The Pentagon says 11 U.S. service members were injured in Iran's ballistic missile attack on U.S. assets in Iraq last week. The Americans are being treated for concussion symptoms from the blast and are expected to return to duty after a health screening, a Defense Department spokesperson says.

No one died in the Jan. 8 strike on the large Ain al-Assad base, northwest of Baghdad, and the U.S. initially said no Americans were injured. The new report expands on comments by a military spokesman who said earlier this week that "several" people were being treated for concussions.

"In the days following the attack, out of an abundance of caution, some service members were transported from Al Asad Air Base, Iraq to Landstuhl Regional Medical Center in Germany, others were sent to Camp Arifjan, Kuwait, for follow-on screening," said Capt. Bill Urban, communications director for U.S. Central Command. He added that eight people were sent to the facility in Germany and three to Kuwait.

Urban said it is standard procedure for anyone who was near a blast to be screened for traumatic brain injury. He did not provide details about what symptoms the U.S. personnel showed.

The Iranian strike hit the Al-Assad base in Anbar Province and an Iraqi base in Irbil. It followed a U.S. drone attack in Baghdad that killed Iranian military commander Maj. Gen. Qassem Soleimani. Iran's supreme leader, Ayatollah Ali Khamenei, called the retaliatory action a "slap in the face" to the U.S.

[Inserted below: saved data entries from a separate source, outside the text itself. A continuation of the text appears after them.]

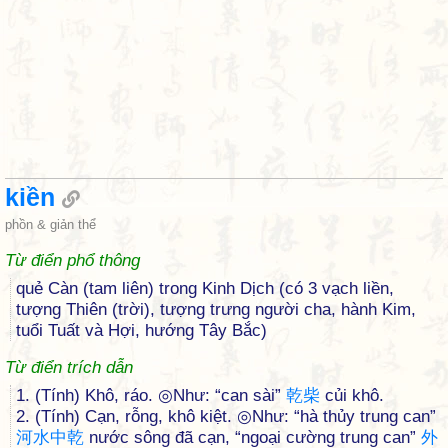
kiền
phồn & giản thể
Từ điển phổ thông
quẻ Càn (tam liên) trong Kinh Dịch (có 3 vạch liền,
tượng Thiên (trời), tượng trưng người cha, hành Kim,
tuổi Tuất và Hợi, hướng Tây Bắc)
Từ điển trích dẫn
1. (Tính) Khô, ráo. ◎Như: “can sài”
乾
柴
củi khô.
2. (Tính) Cạn, rỗng, khô kiệt. ◎Như: “hà thủy trung can”
河
水
中
乾
nước sông đã cạn, “ngoại cường trung can”
外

The morning after the missile strike, President Trump said, "No Americans were harmed in last night's attack by the Iranian regime."

In that speech at the White House, Trump added, "We suffered no casualties. All of our soldiers are safe, and only minimal damage was sustained at our military bases."

U.S. personnel at the Ain al-Assad base were placed under a lockdown some two hours before the Iranian strike, with Lt. Col. Antoinette Chase ordering troops to take shelter in bunkers. The base has about 1,500 personnel, including some 300 Americans.

"Worst case scenario — we were told was it's probably going to be a missile attack," Chase said earlier this week, according to The Associated Press. "So we were informed of that."

As seen in satellite imagery and other photographs, the Iranian missile barrage destroyed several buildings on the base, leaving behind charred debris, rubble and deep craters.